*Tasks and exercises*.
a) Repeat the part of the planting guidelines starting at "12. Please, please, pretty" and ending at "lot less work.", without changing any words.
b) Decide whether each statement agrees with the planting guidelines, answering yes or no and quoting the words that settle it: (i) Plants on berms do not need irrigation. (ii) Long-lived plants should be planted away from water. (iii) Weeds usually overwhelm a fake creek in about a year.

10a. Put the perennials together and the shrubs and trees together as they have different needs than annuals. They should be clumped in a way as to be easily maintained. Annuals between are acceptable and encouraged in desert and grassland plant communities. (The weeds will drive you crazy if you do not move aggressively and continually against them.)
If you insist on planting ruderals, plant by age. The short-lived plants go together. Plant the long-lived plants together away from water, away from soil disturbance.
10b. Do not mix annuals with groundcovers, they will become weedy. Annuals are only acceptable where you can mow them down after they die. Otherwise they look like a relative you owe money, a lot of money.
11. Berms are a sign the designer is lazy or doesn't know what to do. They are very hard to maintain, irrigate (on berms you do have to irrigate), and keep the plants alive on. If the berm look is desired, put larger growing plants there, in the center, and work down to smaller ones. If the drainage of a berm is required, use retaining walls with good drain holes so each level is uniform and within 2' of the beginning soil level on either top or bottom (no more than 2' steps)(See "How to build a rock wall").
12. Please, please, pretty please do not put in a fake creek! Fake creeks are hard to build and very hard to maintain. The weeds usually overwhelm the creek in a year or so. A bunch of rocks and weeds does not increase the selling price of a house, nor does an old truck with flowers planted in it, they look similar. A decomposed granite path with boulders, logs and plants can usually create the same feeling with a whole lot less work.

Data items
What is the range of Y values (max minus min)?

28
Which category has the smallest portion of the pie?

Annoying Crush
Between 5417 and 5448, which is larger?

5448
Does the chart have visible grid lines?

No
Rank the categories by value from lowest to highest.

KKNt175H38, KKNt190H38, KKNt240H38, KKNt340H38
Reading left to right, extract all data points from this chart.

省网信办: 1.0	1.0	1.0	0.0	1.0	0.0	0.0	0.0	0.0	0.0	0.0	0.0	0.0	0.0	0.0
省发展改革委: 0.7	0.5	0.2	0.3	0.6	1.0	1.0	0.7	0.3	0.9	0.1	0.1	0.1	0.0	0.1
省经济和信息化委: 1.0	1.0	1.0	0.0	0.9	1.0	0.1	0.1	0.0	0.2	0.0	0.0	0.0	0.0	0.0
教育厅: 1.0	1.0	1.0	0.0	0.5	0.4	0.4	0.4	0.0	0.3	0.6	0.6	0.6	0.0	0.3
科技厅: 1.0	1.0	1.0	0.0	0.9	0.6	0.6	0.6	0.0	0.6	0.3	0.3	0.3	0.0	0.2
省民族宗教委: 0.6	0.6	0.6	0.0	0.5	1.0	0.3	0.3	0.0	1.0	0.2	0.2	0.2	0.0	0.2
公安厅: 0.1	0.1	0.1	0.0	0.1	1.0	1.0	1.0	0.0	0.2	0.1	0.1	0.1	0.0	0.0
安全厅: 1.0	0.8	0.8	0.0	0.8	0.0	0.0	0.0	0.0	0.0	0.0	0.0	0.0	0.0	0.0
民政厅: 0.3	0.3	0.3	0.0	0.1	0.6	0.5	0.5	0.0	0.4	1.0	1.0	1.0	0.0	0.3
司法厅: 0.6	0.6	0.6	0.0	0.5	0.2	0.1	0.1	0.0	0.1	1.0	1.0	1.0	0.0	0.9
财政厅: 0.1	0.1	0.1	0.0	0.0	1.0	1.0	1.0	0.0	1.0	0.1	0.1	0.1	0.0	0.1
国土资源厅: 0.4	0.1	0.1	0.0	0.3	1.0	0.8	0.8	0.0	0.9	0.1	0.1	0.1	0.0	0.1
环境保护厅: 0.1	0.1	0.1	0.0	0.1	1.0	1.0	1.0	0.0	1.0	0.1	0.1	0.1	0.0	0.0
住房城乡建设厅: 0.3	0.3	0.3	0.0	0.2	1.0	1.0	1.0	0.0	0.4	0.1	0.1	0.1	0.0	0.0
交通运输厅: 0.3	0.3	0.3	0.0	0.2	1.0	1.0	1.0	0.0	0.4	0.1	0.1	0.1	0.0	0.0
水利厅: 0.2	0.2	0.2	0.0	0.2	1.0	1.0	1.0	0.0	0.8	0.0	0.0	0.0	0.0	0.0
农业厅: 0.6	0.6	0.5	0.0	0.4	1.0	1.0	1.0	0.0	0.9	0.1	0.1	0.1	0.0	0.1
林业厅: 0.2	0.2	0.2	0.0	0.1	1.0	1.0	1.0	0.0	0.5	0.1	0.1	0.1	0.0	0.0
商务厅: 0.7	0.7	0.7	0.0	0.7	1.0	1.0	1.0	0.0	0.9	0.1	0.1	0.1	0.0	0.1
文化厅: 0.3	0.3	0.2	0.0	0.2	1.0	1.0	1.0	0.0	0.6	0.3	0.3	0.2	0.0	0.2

*Answers*.
a)
12. Please, please, pretty please do not put in a fake creek! Fake creeks are hard to build and very hard to maintain. The weeds usually overwhelm the creek in a year or so. A bunch of rocks and weeds does not increase the selling price of a house, nor does an old truck with flowers planted in it, they look similar. A decomposed granite path with boulders, logs and plants can usually create the same feeling with a whole lot less work.

b)
(i) No: "on berms you do have to irrigate"
(ii) Yes: "Plant the long-lived plants together away from water, away from soil disturbance."
(iii) Yes: "The weeds usually overwhelm the creek in a year or so."